Cosa fare
Restituisci come lista JSON di stringhe le righe di testo di tutti i record, una stringa per riga, omettendo le righe vuote. Escludi le immagini dall'output.

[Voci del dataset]
__________________________________________________
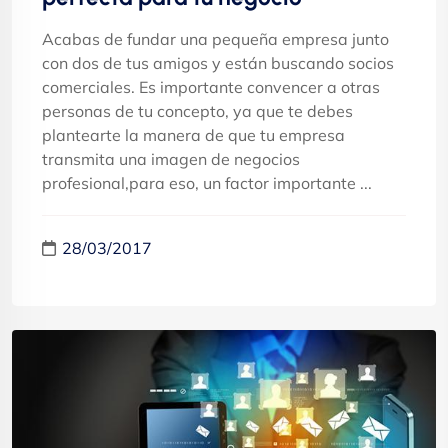
Acabas de fundar una pequeña empresa junto
con dos de tus amigos y están buscando socios
comerciales. Es importante convencer a otras
personas de tu concepto, ya que te debes
plantearte la manera de que tu empresa
transmita una imagen de negocios
profesional,para eso, un factor importante ...
28/03/2017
__________________________________________________
Risposta
[
  "Acabas de fundar una pequeña empresa junto",
  "con dos de tus amigos y están buscando socios",
  "comerciales. Es importante convencer a otras",
  "personas de tu concepto, ya que te debes",
  "plantearte la manera de que tu empresa",
  "transmita una imagen de negocios",
  "profesional,para eso, un factor importante ...",
  "28/03/2017"
]